Modeling Tidal Marsh Distribution with Sea-Level Rise: Evaluating the Role of Vegetation, Sediment, and Upland Habitat in Marsh Resiliency

Tidal marshes maintain elevation relative to sea level through accumulation of mineral and organic matter, yet this dynamic accumulation feedback mechanism has not been modeled widely in the context of accelerated sea-level rise. Uncertainties exist about tidal marsh resiliency to accelerated sea-level rise, reduced sediment supply, reduced plant productivity under increased inundation, and limited upland habitat for marsh migration. We examined marsh resiliency under these uncertainties using the Marsh Equilibrium Model, a mechanistic, elevation-based soil cohort model, using a rich data set of plant productivity and physical properties from sites across the estuarine salinity gradient. Four tidal marshes were chosen along this gradient: two islands and two with adjacent uplands. Varying century sea-level rise (52, 100, 165, 180 cm) and suspended sediment concentrations (100%, 50%, and 25% of current concentrations), we simulated marsh accretion across vegetated elevations for 100 years, applying the results to high spatial resolution digital elevation models to quantify potential changes in marsh distributions. At low rates of sea-level rise and mid-high sediment concentrations, all marshes maintained vegetated elevations indicative of mid/high marsh habitat.
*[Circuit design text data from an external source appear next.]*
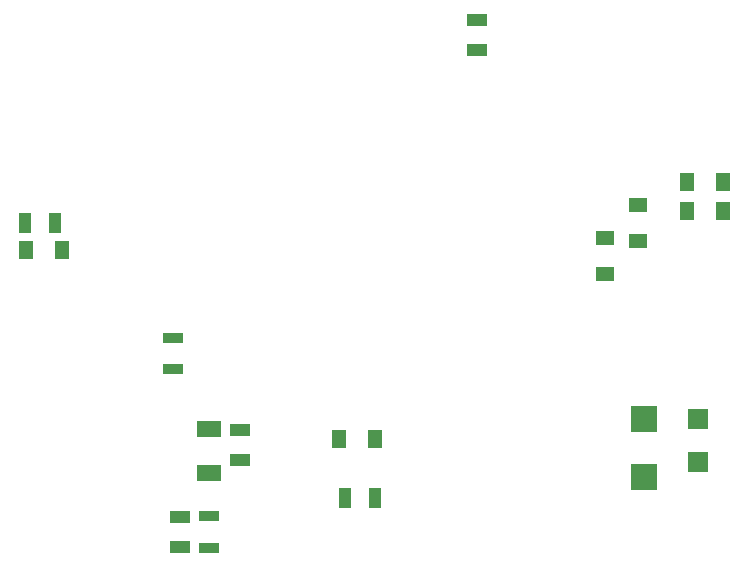
<source format=gbp>
G04*
G04 #@! TF.GenerationSoftware,Altium Limited,Altium Designer,21.3.2 (30)*
G04*
G04 Layer_Color=128*
%FSLAX25Y25*%
%MOIN*%
G70*
G04*
G04 #@! TF.SameCoordinates,394D426F-0CA9-4E3C-942C-AD562F4B4749*
G04*
G04*
G04 #@! TF.FilePolarity,Positive*
G04*
G01*
G75*
%ADD20R,0.04352X0.06528*%
%ADD58R,0.05906X0.05118*%
%ADD59R,0.06528X0.04352*%
%ADD60R,0.05118X0.05906*%
%ADD61R,0.06528X0.03764*%
%ADD62R,0.07992X0.05512*%
%ADD63R,0.08898X0.08504*%
%ADD64R,0.06614X0.06693*%
D20*
X138096Y41339D02*
D03*
X128046D02*
D03*
X21353Y133071D02*
D03*
X31403D02*
D03*
D58*
X225500Y139102D02*
D03*
Y126898D02*
D03*
X214500Y128102D02*
D03*
Y115898D02*
D03*
D59*
X172000Y190475D02*
D03*
Y200525D02*
D03*
X73000Y35025D02*
D03*
Y24975D02*
D03*
X93000Y64025D02*
D03*
Y53975D02*
D03*
D60*
X241898Y137000D02*
D03*
X254102D02*
D03*
X241898Y146500D02*
D03*
X254102D02*
D03*
X125787Y61024D02*
D03*
X137992D02*
D03*
X21457Y124016D02*
D03*
X33661D02*
D03*
D61*
X70500Y84279D02*
D03*
Y94721D02*
D03*
X82500Y35221D02*
D03*
Y24779D02*
D03*
D62*
Y49756D02*
D03*
Y64244D02*
D03*
D63*
X227500Y48354D02*
D03*
Y67646D02*
D03*
D64*
X245500Y53453D02*
D03*
Y67547D02*
D03*
M02*

</source>
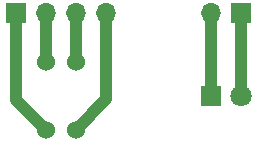
<source format=gbr>
G04 #@! TF.GenerationSoftware,KiCad,Pcbnew,7.0.2-0*
G04 #@! TF.CreationDate,2023-08-02T16:30:41+09:00*
G04 #@! TF.ProjectId,touch_board2,746f7563-685f-4626-9f61-7264322e6b69,rev?*
G04 #@! TF.SameCoordinates,Original*
G04 #@! TF.FileFunction,Copper,L1,Top*
G04 #@! TF.FilePolarity,Positive*
%FSLAX46Y46*%
G04 Gerber Fmt 4.6, Leading zero omitted, Abs format (unit mm)*
G04 Created by KiCad (PCBNEW 7.0.2-0) date 2023-08-02 16:30:41*
%MOMM*%
%LPD*%
G01*
G04 APERTURE LIST*
G04 #@! TA.AperFunction,ComponentPad*
%ADD10C,1.524000*%
G04 #@! TD*
G04 #@! TA.AperFunction,ComponentPad*
%ADD11R,1.700000X1.700000*%
G04 #@! TD*
G04 #@! TA.AperFunction,ComponentPad*
%ADD12O,1.700000X1.700000*%
G04 #@! TD*
G04 #@! TA.AperFunction,ComponentPad*
%ADD13R,1.800000X1.800000*%
G04 #@! TD*
G04 #@! TA.AperFunction,ComponentPad*
%ADD14C,1.800000*%
G04 #@! TD*
G04 #@! TA.AperFunction,Conductor*
%ADD15C,1.000000*%
G04 #@! TD*
G04 APERTURE END LIST*
D10*
X131730000Y-111875000D03*
X134270000Y-111875000D03*
X134270000Y-106125000D03*
X131730000Y-106125000D03*
D11*
X129200000Y-102000000D03*
D12*
X131740000Y-102000000D03*
X134280000Y-102000000D03*
X136820000Y-102000000D03*
D11*
X148275000Y-102000000D03*
D12*
X145735000Y-102000000D03*
D13*
X145700000Y-109000000D03*
D14*
X148240000Y-109000000D03*
D15*
X145735000Y-108965000D02*
X145700000Y-109000000D01*
X145735000Y-102000000D02*
X145735000Y-108965000D01*
X129200000Y-109345000D02*
X131730000Y-111875000D01*
X129200000Y-102000000D02*
X129200000Y-109345000D01*
X148275000Y-102000000D02*
X148275000Y-108965000D01*
X148275000Y-108965000D02*
X148240000Y-109000000D01*
X136820000Y-102000000D02*
X136820000Y-109325000D01*
X136820000Y-109325000D02*
X134270000Y-111875000D01*
X134280000Y-106115000D02*
X134270000Y-106125000D01*
X134280000Y-102000000D02*
X134280000Y-106115000D01*
X131730000Y-106125000D02*
X131730000Y-102010000D01*
X131730000Y-102010000D02*
X131740000Y-102000000D01*
M02*

</source>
With century sea-level rise at 100 and 165 cm, marshes shifted to low marsh elevations; mid/high marsh elevations were found only in former uplands. At the highest century sea-level rise and lowest sediment concentrations, the island marshes became dominated by mudflat elevations. Under the same sediment concentrations, low salinity brackish marshes containing highly productive vegetation had slower elevation loss compared to more saline sites with lower productivity. A similar trend was documented when comparing against a marsh accretion model that did not model vegetation feedbacks. Elevation predictions using the Marsh Equilibrium Model highlight the importance of including vegetation responses to sea-level rise. These results also emphasize the importance of adjacent uplands for long-term marsh survival and incorporating such areas in conservation planning efforts.